▶ [Problem]: Return the lines below exactly, from the first line to the line that contains "Architecture of text CNN [21].". Leave out pictures.

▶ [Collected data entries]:
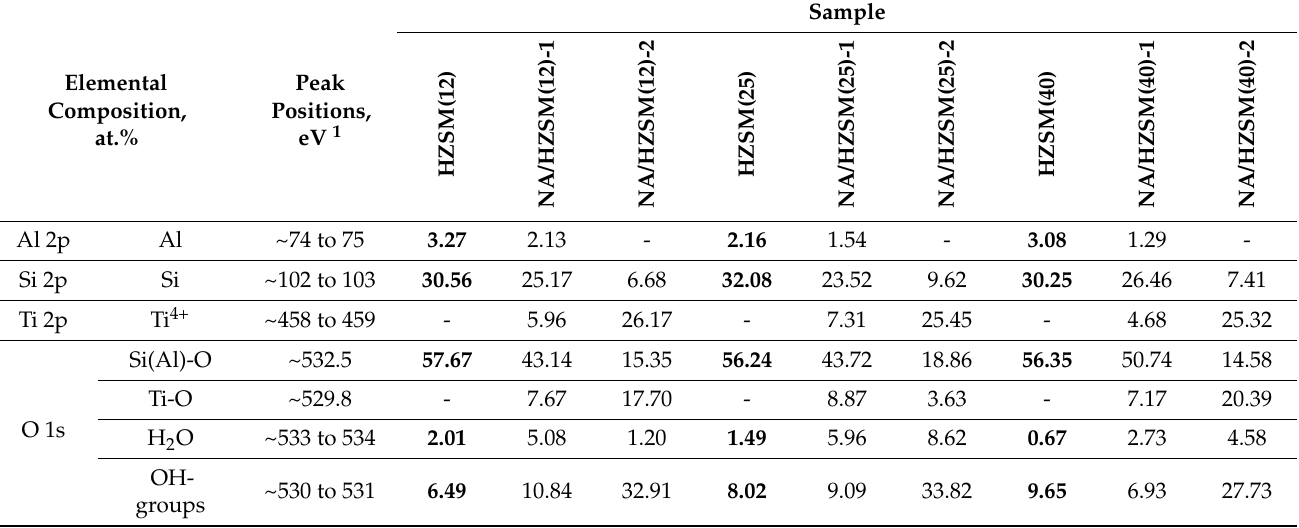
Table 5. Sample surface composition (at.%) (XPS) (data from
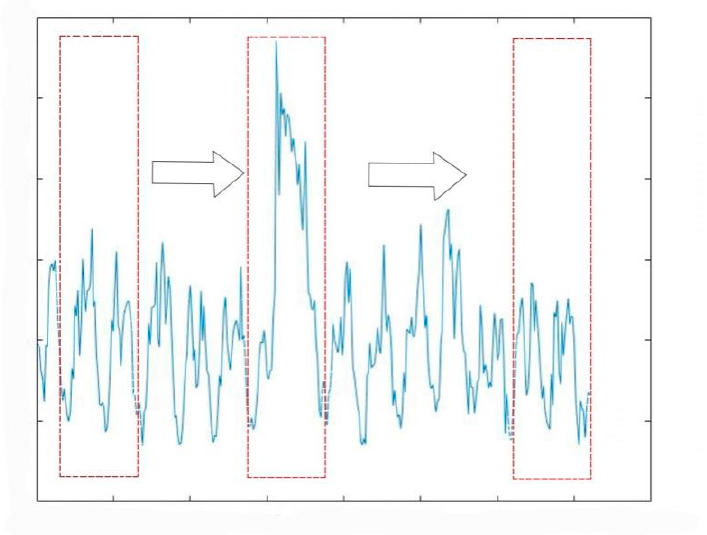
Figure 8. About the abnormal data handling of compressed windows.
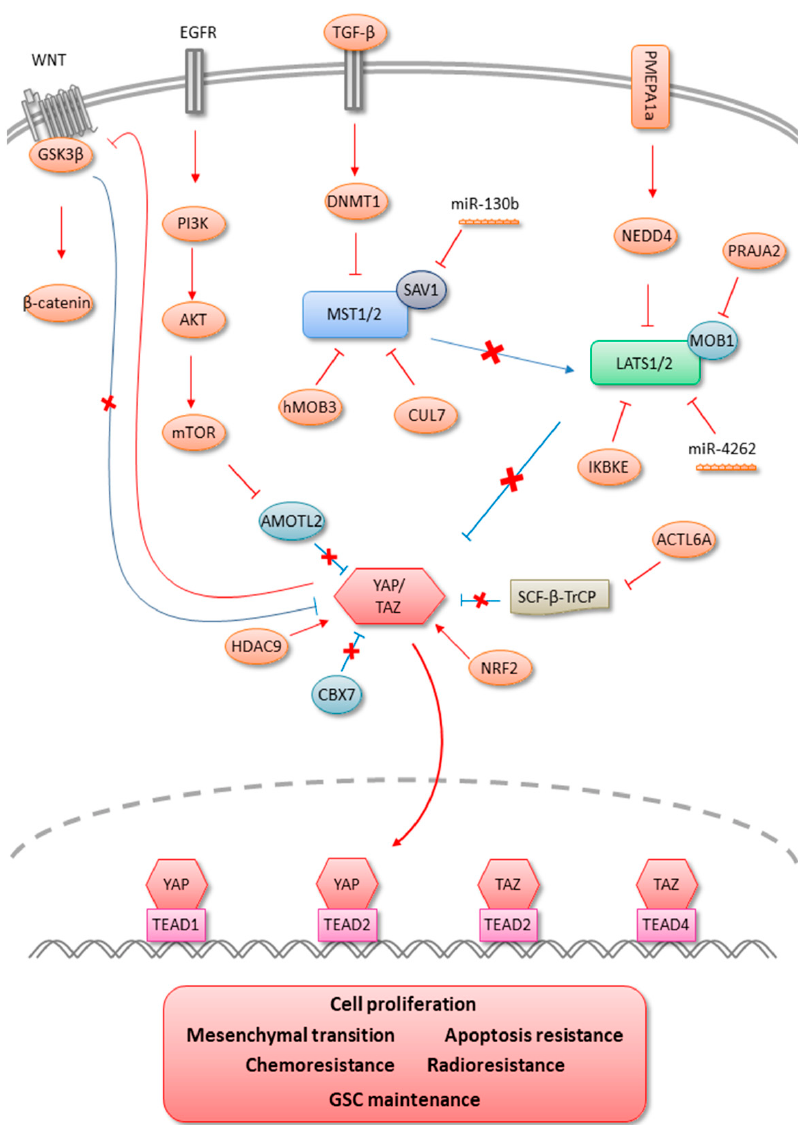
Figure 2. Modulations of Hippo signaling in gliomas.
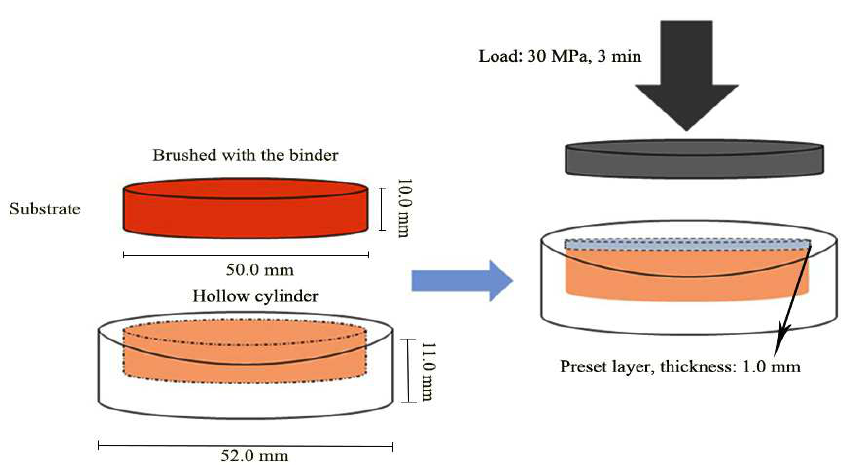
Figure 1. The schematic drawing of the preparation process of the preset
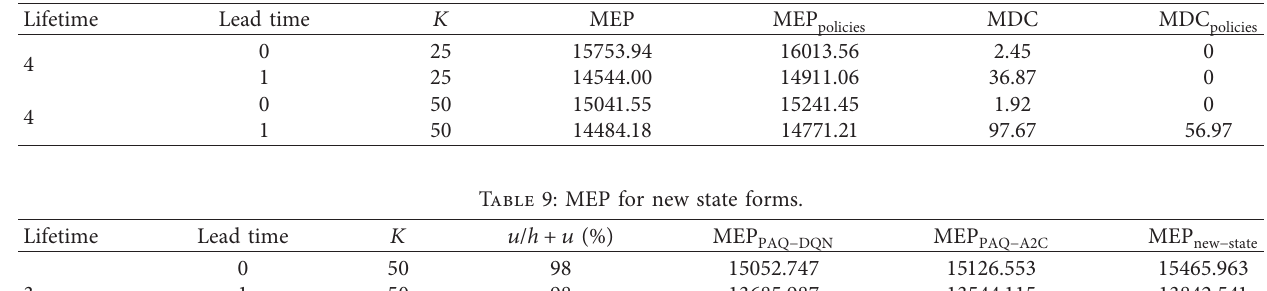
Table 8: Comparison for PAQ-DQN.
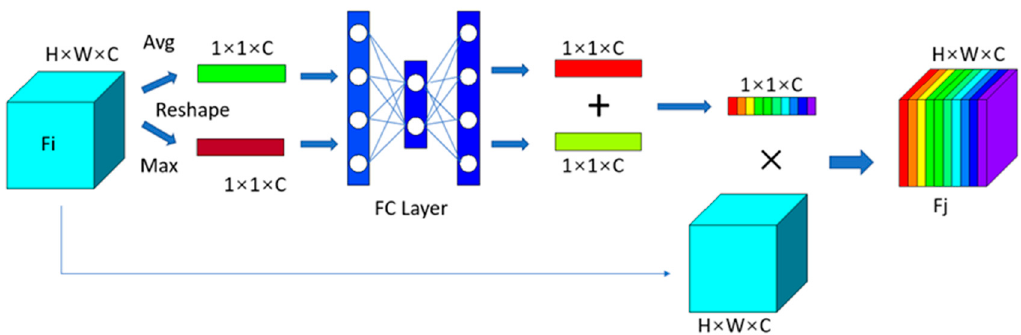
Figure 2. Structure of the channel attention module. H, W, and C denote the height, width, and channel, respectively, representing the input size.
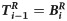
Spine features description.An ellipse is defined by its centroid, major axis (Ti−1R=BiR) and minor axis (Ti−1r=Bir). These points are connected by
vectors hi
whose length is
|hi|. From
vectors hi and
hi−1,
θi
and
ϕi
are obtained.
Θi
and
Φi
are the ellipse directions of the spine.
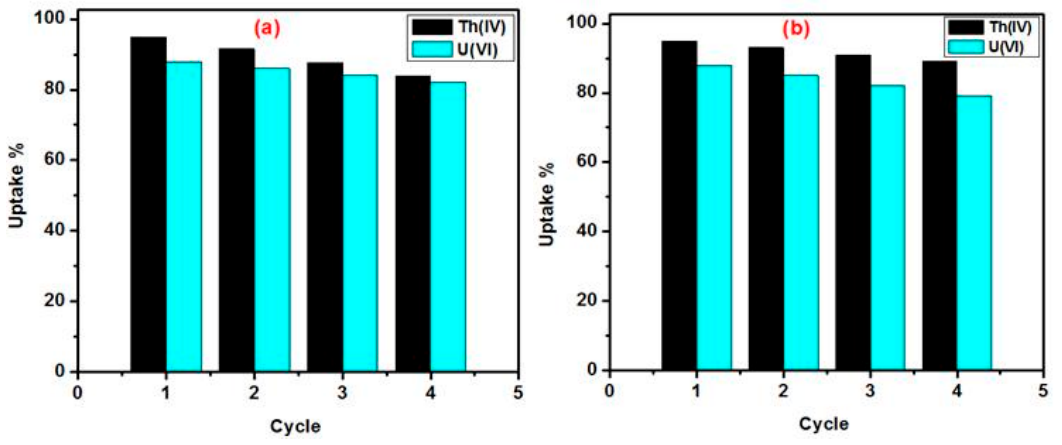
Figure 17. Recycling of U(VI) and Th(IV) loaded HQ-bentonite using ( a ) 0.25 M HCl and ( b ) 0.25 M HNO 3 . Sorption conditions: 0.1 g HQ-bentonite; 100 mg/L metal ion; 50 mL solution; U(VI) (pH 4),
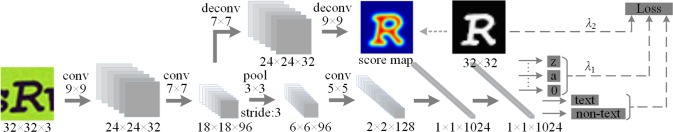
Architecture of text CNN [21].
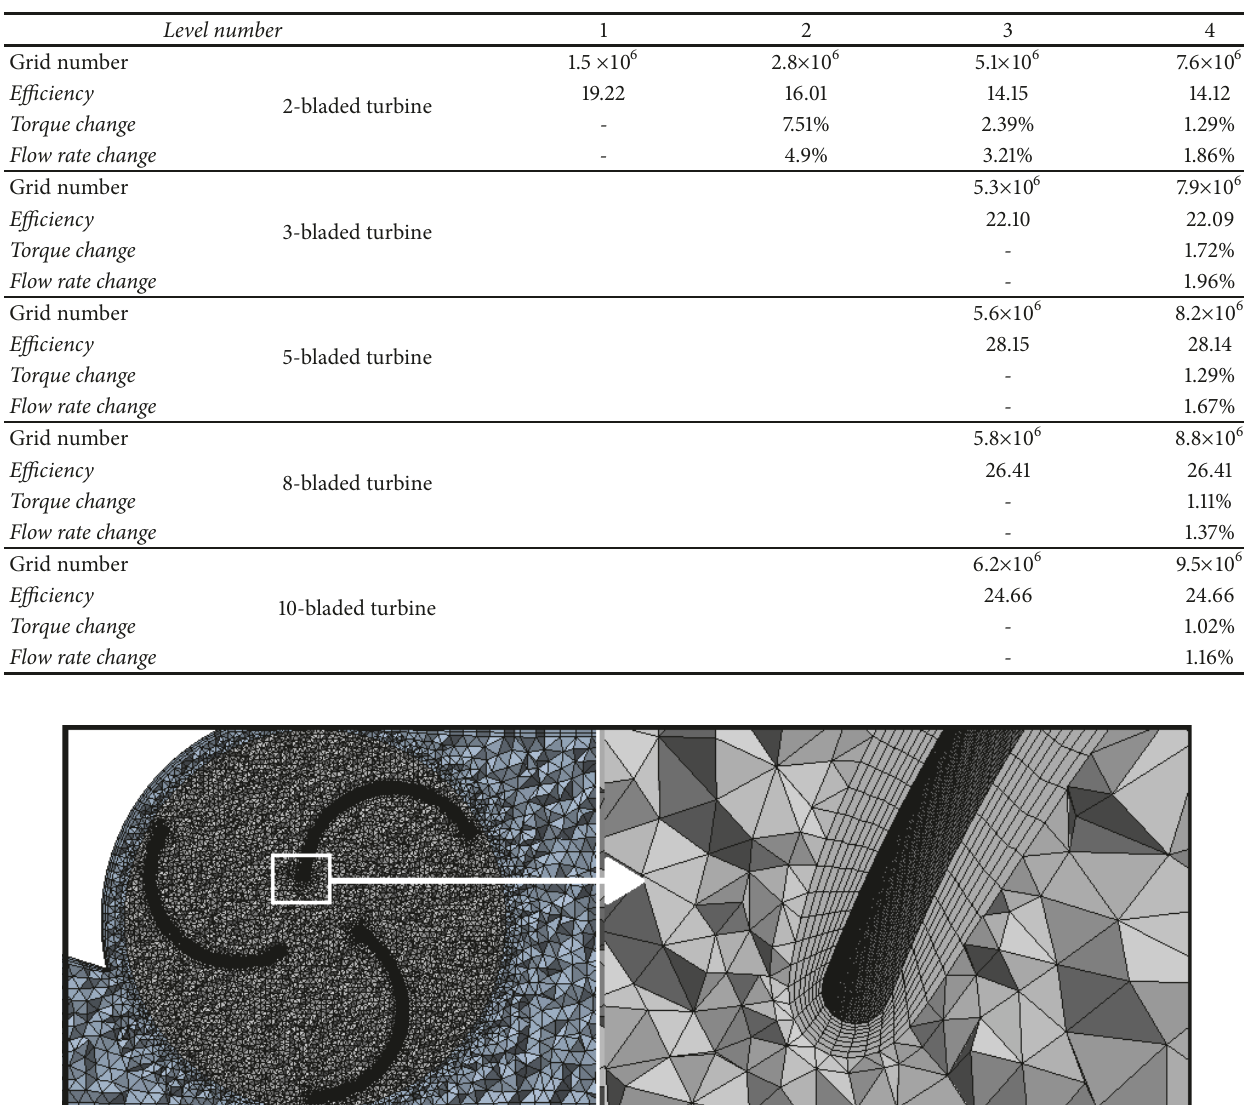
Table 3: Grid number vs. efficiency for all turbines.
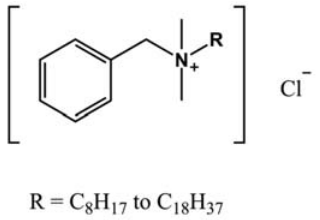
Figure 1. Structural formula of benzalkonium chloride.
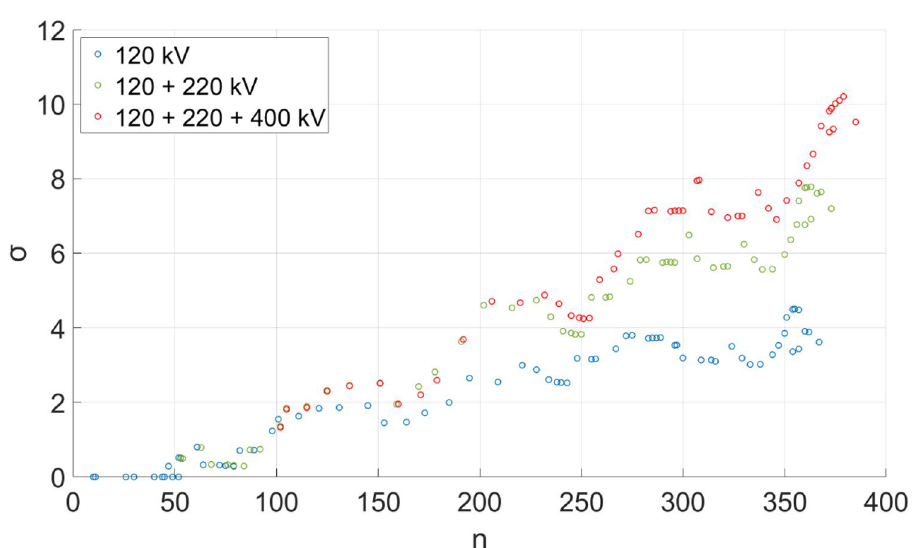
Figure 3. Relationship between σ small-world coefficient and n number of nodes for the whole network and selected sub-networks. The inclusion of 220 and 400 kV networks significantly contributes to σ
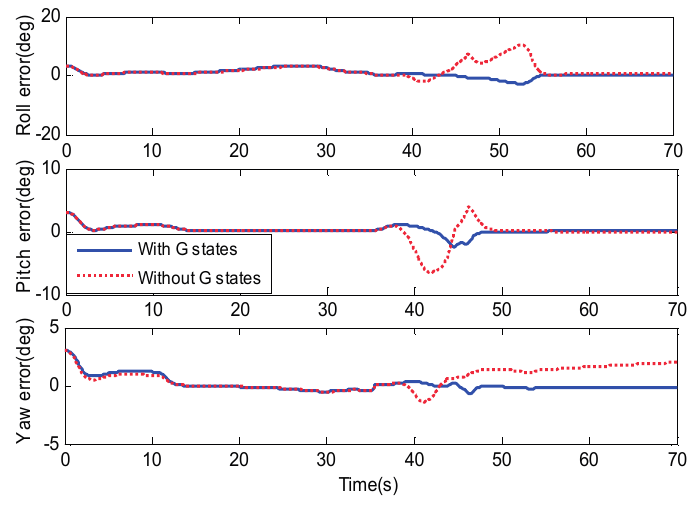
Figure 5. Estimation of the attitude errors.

▶ [Answer to the problem]:
Table 5. Sample surface composition (at.%) (XPS) (data from
Figure 8. About the abnormal data handling of compressed windows.
Figure 2. Modulations of Hippo signaling in gliomas.
Figure 1. The schematic drawing of the preparation process of the preset
Table 8: Comparison for PAQ-DQN.
Figure 2. Structure of the channel attention module. H, W, and C denote the height, width, and channel, respectively, representing the input size.
Spine features description.An ellipse is defined by its centroid, major axis (Ti−1R=BiR) and minor axis (Ti−1r=Bir). These points are connected by
vectors hi
whose length is
|hi|. From
vectors hi and
hi−1,
θi
and
ϕi
are obtained.
Θi
and
Φi
are the ellipse directions of the spine.
Figure 17. Recycling of U(VI) and Th(IV) loaded HQ-bentonite using ( a ) 0.25 M HCl and ( b ) 0.25 M HNO 3 . Sorption conditions: 0.1 g HQ-bentonite; 100 mg/L metal ion; 50 mL solution; U(VI) (pH 4),
Architecture of text CNN [21].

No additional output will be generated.